══ DATA FOR THIS TASK

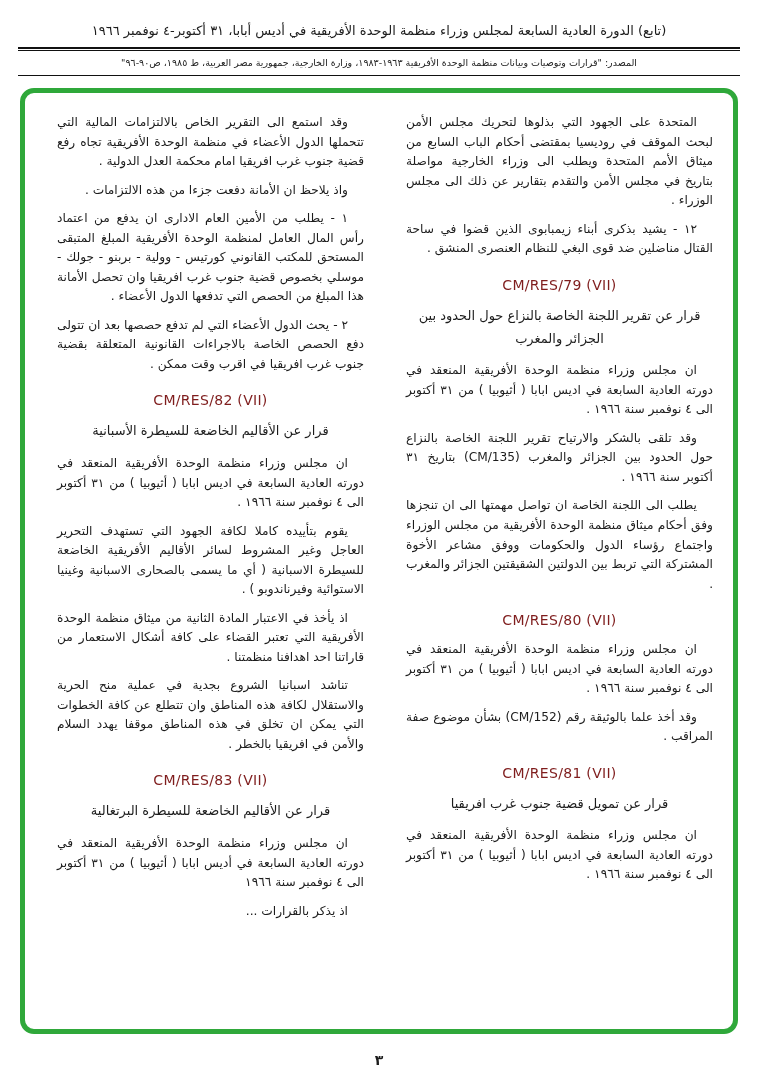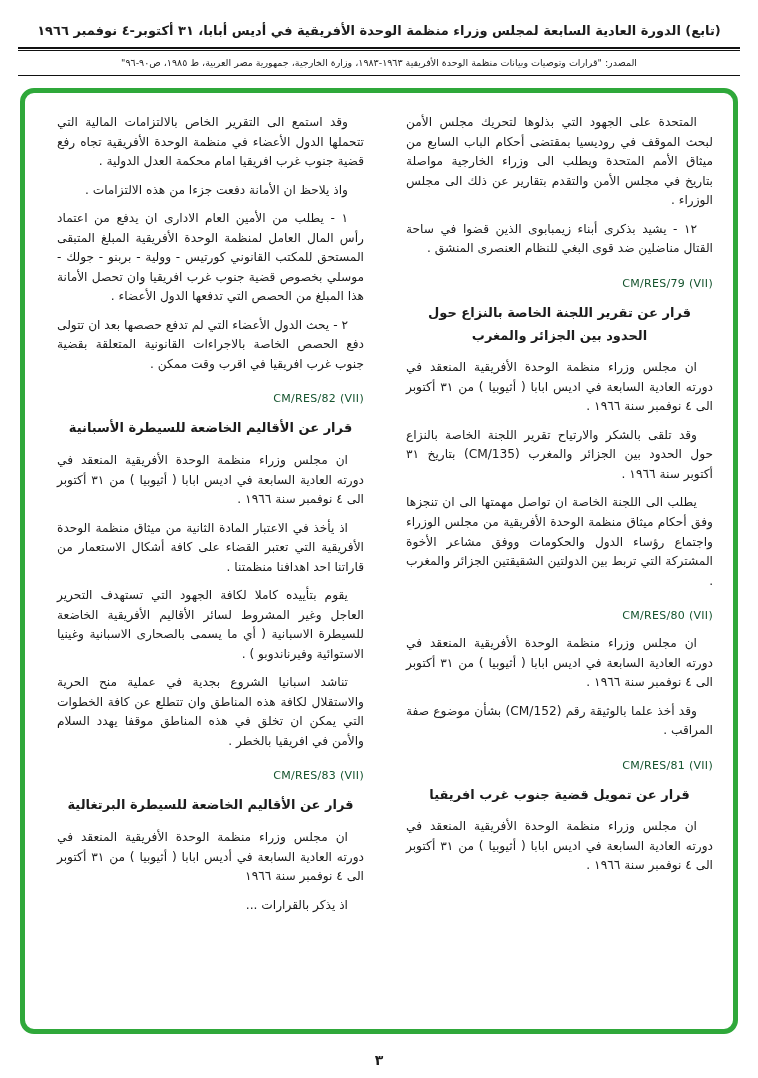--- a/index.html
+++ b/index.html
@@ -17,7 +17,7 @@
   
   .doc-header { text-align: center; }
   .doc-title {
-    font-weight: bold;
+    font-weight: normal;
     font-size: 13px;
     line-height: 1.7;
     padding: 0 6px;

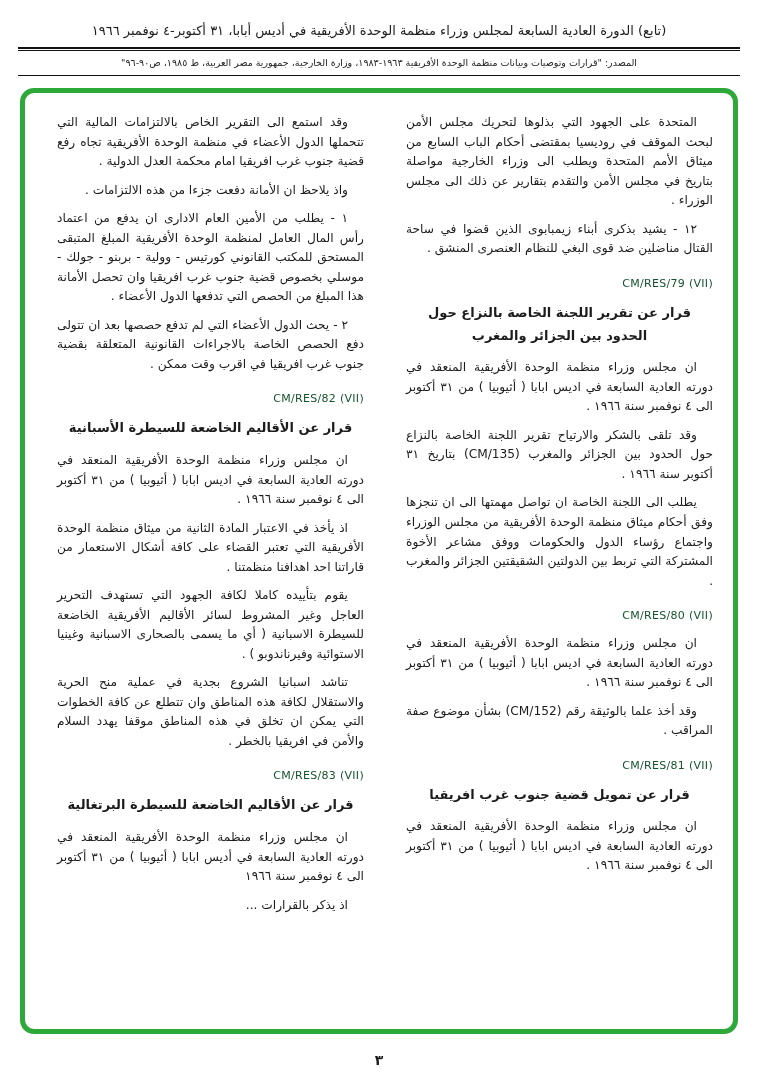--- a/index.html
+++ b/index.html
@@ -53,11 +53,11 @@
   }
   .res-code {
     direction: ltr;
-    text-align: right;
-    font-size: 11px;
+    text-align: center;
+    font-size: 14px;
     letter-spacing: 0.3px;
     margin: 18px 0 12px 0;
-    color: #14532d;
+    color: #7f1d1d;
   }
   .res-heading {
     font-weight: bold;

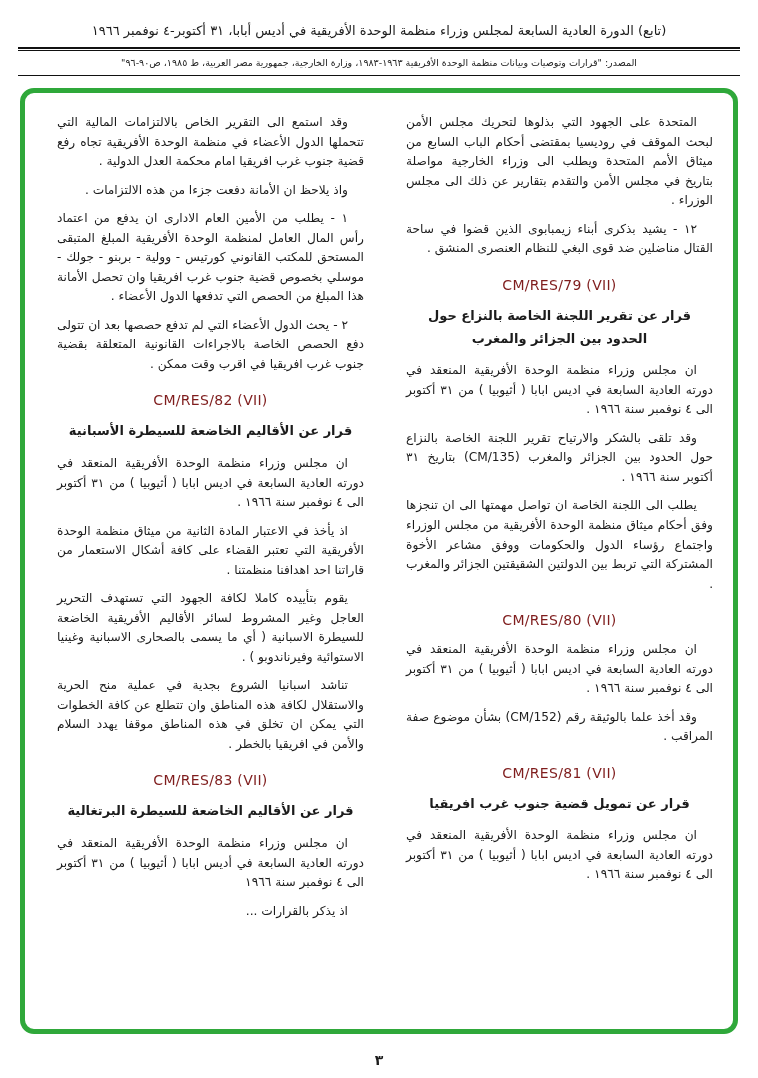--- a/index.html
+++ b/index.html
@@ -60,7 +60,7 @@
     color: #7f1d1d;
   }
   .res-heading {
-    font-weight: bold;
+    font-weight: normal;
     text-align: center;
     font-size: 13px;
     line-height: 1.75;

════

● TASK PROMPT
Could you count how many lines in the records contain the word "center"? Only the number is needed.

● RESULT
3